Morocco’s World Cup victories are historical revenge for subaltern dreamers from the global south

By Sarah Zaaimi

“Look who we are, we are the dreamers. We make it happen, ‘cause we believe it,” sings South Korean boy band BTS’s Jung Kook in his official song for the 2022 FIFA World Cup with Qatari singer Fahad Al Kubaisi.

The single created by multi-Grammy award-winning Moroccan-Swedish producer RedOne embodies the spirit with which the Moroccan team—against all odds—kept knocking out top contenders like Portugal, Spain, and Belgium and advancing through the competition. Thus far, the defeat-free journey of the Moroccan soccer national team, the Atlas Lions, is more than a simple sports score. It is an upheaval in soccer culture—a symbolic capital for Africans, Arabs, and Muslims everywhere and a historical revenge of subaltern dreamers from the global south.

A change in the culture of soccer

Modern soccer was codified in nineteenth-century Britain and soon became a European favorite. The collective sport turned into a global sensation with the creation of the International Federation of Association Football (FIFA) and organization of the first World Cup in 1930 in Uruguay. Soccer remains a largely euro-centric sport today, supported by professional leagues, media, and capitals in the old continent with outliers in the Americas. Thus, soccer culture is linked to iconic players who built their careers in Spanish, British, Italian, and other European teams. It is also largely associated with ritualistic beer drinking, ultras chanting, and shots of beautiful white models featured on television screens.

### AIM OF THE TASK
Reproduce the passage of the article on Morocco's World Cup run from "The single created" up to and including "the global south.", word for word.

### SOURCE DATA

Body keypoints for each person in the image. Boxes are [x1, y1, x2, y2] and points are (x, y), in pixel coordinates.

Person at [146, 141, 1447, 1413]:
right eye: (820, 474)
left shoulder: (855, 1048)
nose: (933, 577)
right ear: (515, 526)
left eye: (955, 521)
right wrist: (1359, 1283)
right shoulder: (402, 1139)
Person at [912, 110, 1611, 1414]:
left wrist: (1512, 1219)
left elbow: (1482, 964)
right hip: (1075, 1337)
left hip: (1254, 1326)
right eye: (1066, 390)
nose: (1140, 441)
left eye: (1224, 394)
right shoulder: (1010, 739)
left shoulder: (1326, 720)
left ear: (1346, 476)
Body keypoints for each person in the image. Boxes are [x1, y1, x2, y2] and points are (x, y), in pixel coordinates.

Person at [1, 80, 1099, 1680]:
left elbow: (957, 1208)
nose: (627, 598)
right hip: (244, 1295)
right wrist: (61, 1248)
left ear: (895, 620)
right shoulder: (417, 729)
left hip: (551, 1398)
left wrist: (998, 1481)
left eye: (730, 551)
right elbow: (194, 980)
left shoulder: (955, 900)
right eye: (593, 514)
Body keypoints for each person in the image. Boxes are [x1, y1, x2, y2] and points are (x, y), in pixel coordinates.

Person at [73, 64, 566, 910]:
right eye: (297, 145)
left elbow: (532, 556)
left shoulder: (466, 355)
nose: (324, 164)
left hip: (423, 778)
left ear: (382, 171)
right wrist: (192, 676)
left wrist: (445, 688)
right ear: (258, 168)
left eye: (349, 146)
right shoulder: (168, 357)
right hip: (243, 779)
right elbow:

### RESULT OF THE EXERCISE
The single created by multi-Grammy award-winning Moroccan-Swedish producer RedOne embodies the spirit with which the Moroccan team—against all odds—kept knocking out top contenders like Portugal, Spain, and Belgium and advancing through the competition. Thus far, the defeat-free journey of the Moroccan soccer national team, the Atlas Lions, is more than a simple sports score. It is an upheaval in soccer culture—a symbolic capital for Africans, Arabs, and Muslims everywhere and a historical revenge of subaltern dreamers from the global south.